START Listed records
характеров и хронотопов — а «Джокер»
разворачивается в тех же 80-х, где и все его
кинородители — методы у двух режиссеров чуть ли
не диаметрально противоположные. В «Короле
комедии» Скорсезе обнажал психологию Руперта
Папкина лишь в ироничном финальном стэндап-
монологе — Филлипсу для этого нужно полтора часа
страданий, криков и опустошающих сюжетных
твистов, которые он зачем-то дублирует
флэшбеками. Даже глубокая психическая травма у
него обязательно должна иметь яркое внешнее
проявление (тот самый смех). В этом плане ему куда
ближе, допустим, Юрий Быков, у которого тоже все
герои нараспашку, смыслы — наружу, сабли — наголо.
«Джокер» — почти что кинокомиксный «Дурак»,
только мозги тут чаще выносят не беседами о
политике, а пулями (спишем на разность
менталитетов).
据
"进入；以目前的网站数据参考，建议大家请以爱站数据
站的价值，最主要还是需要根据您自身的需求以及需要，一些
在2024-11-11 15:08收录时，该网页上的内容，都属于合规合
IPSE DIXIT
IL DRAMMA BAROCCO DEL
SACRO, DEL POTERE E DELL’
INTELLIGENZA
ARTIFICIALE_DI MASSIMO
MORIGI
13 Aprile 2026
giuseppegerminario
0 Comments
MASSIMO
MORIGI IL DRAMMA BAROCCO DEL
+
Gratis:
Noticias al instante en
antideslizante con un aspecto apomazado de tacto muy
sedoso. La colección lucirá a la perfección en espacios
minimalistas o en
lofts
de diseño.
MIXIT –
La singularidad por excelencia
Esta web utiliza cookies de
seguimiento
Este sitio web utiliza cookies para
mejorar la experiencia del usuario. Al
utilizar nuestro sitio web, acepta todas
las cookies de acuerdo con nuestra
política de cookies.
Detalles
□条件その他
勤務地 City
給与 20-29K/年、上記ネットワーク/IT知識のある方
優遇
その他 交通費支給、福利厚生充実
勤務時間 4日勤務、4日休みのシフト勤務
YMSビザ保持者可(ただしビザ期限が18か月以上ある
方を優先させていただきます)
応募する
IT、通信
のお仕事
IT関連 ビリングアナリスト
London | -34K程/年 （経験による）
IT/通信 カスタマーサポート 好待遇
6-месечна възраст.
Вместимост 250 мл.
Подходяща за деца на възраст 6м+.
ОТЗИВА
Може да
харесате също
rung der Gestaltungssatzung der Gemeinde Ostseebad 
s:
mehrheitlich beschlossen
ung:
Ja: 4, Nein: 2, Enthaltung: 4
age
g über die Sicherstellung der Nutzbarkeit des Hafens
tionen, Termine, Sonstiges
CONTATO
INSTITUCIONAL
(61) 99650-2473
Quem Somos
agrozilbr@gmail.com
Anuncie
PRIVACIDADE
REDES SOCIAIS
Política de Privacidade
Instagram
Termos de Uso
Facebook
END Listed records
Task details
Every line from the one that has "utilizar nuestro sitio web, acepta todas" down to the last line above must be written out exactly, with both ends included and nothing else.

Solution to the exercise
utilizar nuestro sitio web, acepta todas
las cookies de acuerdo con nuestra
política de cookies.
Detalles
□条件その他
勤務地 City
給与 20-29K/年、上記ネットワーク/IT知識のある方
優遇
その他 交通費支給、福利厚生充実
勤務時間 4日勤務、4日休みのシフト勤務
YMSビザ保持者可(ただしビザ期限が18か月以上ある
方を優先させていただきます)
応募する
IT、通信
のお仕事
IT関連 ビリングアナリスト
London | -34K程/年 （経験による）
IT/通信 カスタマーサポート 好待遇
6-месечна възраст.
Вместимост 250 мл.
Подходяща за деца на възраст 6м+.
ОТЗИВА
Може да
харесате също
rung der Gestaltungssatzung der Gemeinde Ostseebad 
s:
mehrheitlich beschlossen
ung:
Ja: 4, Nein: 2, Enthaltung: 4
age
g über die Sicherstellung der Nutzbarkeit des Hafens
tionen, Termine, Sonstiges
CONTATO
INSTITUCIONAL
(61) 99650-2473
Quem Somos
agrozilbr@gmail.com
Anuncie
PRIVACIDADE
REDES SOCIAIS
Política de Privacidade
Instagram
Termos de Uso
Facebook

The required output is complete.